*Статья*.
※ ※ ※

Наш собеседник сегодня – литературовед, историк культуры Серебряного века, профессор Иерусалимского университета Роман Тименчик
Игорь Померанцев: Роман, вы исследователь и знаток русского Серебряного века. Насколько это русское явление?
Роман Тименчик: Это русское явление, потому что только в России был Золотой век за сто лет до этого. В концепцию Серебряного века входит идея столетия возвращения Золотого века. Притом что, как написал в первой фразе своего отзыва на мою кандидатскую диссертацию покойный Михаил Леонович Гаспаров, "при традиционном отставании русской литературы от европейской на 15 лет..." Это была первая фраза, я очень нервничал, что она попадет на глаза ВАКу. Действительно, при такой обычной дистанции отставания от европейцев на 15 лет к 1913 году произошло что-то вроде, как называется одна из книг об этой эпохе, "фаст форвард", что-то вроде быстрой перемотки. Русский постсимволизм, в частности акмеизм, уже существовал в унисон со своими европейскими коллегами, например с имажизмом. Так что русское-то русское, но при этом хотело бы быть современником своих европейских явлений. Но Бог не дал.
Иван Толстой: Интересно, а в то время, при всем заимствовании европейских тенденций, моды, стилистики и так далее, насколько в русском Серебряном веке жило представление о зарубежье, или загранице, как тогда говорили, о чужбине, об эмиграции? Вообще Серебряный век был достаточен самому себе или он стремился куда-то еще выйти, какие-то свои подии или псевдоподии запустить? Насколько жила мечта о Европе, скажем так?
Роман Тименчик: Евгений Замятин говорил, что компас акмеизма, например, был направлен на Запад, – не только акмеизма, но и футуризма, как ни открещивались от зависимости, и от перекличек, и от первоначального толчка, пришедшего с Запада, русские футуристы.
Игорь Померанцев: Вы родились, выросли, учились в Риге, окончили Латвийский университет. Вы уехали в Израиль в 1991 году, в том же году Латвия снова стала независимой. Совпадение этих дат – вашего отъезда и независимости Латвии – случайно?
Роман Тименчик: Случайно. Потому что я принадлежал к тем людям, которые до конца не верили в исчезновение коммунистической власти, я думал, что эта власть надолго. Я уехал за четыре месяца до путча. Уезжал я по совокупности причин, не считая таких, если высокопарно говорить, как некая исчерпанность исторической миссии, как конец какого-то этапа своей, думаю, отчасти общественной жизни, как и предложение, поступившее из Иерусалимского университета, предложение присоединиться к выдающейся кафедре славистики, очень славной в 70–80-е годы, с которой я уже до того сотрудничал, будучи еще советским гражданином.

※ ※ ※

*Задание*.
Ответьте по интервью на три вопроса, отвечая на каждый с новой строки под тем же номером.
1. Профессором какого университета является Роман Тименчик?
2. Куда, по словам Евгения Замятина, был направлен компас акмеизма?
3. За сколько месяцев до путча Роман Тименчик уехал?

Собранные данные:
※ ※ ※

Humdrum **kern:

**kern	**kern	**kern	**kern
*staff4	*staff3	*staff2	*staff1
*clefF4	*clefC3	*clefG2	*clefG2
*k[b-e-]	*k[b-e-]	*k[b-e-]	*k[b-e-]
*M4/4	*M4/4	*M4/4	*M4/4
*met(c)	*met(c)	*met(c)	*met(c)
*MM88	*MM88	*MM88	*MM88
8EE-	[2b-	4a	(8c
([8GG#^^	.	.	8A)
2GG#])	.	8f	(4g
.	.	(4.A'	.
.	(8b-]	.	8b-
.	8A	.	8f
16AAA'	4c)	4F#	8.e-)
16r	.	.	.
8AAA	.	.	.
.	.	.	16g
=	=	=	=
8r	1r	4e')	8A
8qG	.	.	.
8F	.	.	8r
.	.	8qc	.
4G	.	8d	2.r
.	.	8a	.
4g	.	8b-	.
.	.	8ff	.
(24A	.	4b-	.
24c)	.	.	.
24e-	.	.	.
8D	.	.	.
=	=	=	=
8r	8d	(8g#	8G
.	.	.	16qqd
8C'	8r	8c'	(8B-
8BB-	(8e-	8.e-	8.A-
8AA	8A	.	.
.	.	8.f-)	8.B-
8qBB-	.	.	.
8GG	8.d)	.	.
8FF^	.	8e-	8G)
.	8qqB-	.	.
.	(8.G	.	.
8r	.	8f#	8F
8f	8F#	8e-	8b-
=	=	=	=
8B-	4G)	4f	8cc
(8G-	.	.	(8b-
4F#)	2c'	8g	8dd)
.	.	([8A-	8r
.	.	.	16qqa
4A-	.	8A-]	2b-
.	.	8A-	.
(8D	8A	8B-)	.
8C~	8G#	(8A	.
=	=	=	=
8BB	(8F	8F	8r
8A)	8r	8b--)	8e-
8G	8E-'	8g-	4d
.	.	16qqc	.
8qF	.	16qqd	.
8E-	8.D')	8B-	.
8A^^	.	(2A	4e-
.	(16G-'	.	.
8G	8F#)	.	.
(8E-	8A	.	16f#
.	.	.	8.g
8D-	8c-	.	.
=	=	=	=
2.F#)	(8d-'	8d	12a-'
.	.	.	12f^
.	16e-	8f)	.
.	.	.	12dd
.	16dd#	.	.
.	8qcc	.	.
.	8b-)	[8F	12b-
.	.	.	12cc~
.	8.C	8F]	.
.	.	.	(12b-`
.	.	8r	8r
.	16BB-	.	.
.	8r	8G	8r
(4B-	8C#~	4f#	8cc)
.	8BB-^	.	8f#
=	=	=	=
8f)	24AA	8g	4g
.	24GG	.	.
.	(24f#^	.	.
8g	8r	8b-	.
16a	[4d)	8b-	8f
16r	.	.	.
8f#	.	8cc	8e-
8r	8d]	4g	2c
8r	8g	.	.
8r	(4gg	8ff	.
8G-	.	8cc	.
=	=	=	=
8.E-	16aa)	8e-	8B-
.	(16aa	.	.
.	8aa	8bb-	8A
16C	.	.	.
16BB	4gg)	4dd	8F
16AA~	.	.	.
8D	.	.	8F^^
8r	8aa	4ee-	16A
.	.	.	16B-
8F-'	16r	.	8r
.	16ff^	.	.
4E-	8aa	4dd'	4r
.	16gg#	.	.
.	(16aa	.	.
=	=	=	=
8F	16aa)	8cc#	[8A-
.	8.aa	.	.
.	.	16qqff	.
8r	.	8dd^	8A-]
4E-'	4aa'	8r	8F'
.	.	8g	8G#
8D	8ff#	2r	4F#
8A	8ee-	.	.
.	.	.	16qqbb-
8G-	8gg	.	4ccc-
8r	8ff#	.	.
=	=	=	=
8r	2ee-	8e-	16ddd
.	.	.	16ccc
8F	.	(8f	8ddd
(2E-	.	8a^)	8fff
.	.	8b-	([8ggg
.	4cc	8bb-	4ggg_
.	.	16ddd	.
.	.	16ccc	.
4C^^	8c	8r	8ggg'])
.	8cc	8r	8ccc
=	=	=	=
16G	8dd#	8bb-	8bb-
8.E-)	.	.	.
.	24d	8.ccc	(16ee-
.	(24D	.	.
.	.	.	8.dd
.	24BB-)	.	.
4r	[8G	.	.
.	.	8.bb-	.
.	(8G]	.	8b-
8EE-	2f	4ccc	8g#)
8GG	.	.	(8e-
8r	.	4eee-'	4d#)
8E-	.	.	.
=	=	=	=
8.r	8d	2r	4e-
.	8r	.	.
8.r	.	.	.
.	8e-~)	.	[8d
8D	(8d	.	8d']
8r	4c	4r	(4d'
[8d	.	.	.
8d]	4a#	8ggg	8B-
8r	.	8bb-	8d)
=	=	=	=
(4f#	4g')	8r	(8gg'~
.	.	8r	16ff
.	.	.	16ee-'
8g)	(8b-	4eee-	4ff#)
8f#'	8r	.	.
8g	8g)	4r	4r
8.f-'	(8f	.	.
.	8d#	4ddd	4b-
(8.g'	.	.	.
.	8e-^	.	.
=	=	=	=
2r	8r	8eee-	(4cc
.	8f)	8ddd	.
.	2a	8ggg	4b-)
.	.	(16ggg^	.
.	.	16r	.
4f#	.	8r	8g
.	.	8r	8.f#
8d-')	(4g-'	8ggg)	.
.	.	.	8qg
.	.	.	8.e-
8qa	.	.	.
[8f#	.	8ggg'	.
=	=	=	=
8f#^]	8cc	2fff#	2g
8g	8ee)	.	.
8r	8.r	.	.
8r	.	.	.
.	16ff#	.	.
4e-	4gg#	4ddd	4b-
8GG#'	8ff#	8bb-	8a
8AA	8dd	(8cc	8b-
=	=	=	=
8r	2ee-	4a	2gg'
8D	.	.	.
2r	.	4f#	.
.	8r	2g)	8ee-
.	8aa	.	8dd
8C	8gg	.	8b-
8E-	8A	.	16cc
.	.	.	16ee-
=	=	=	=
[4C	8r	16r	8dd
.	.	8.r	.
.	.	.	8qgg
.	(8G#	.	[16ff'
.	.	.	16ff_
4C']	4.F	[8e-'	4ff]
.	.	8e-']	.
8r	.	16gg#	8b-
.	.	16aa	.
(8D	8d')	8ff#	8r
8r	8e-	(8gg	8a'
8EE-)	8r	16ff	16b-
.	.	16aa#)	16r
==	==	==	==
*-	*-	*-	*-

※ ※ ※

*Выполненное упражнение*.
1. Иерусалимского университета.
2. На Запад.
3. За четыре месяца.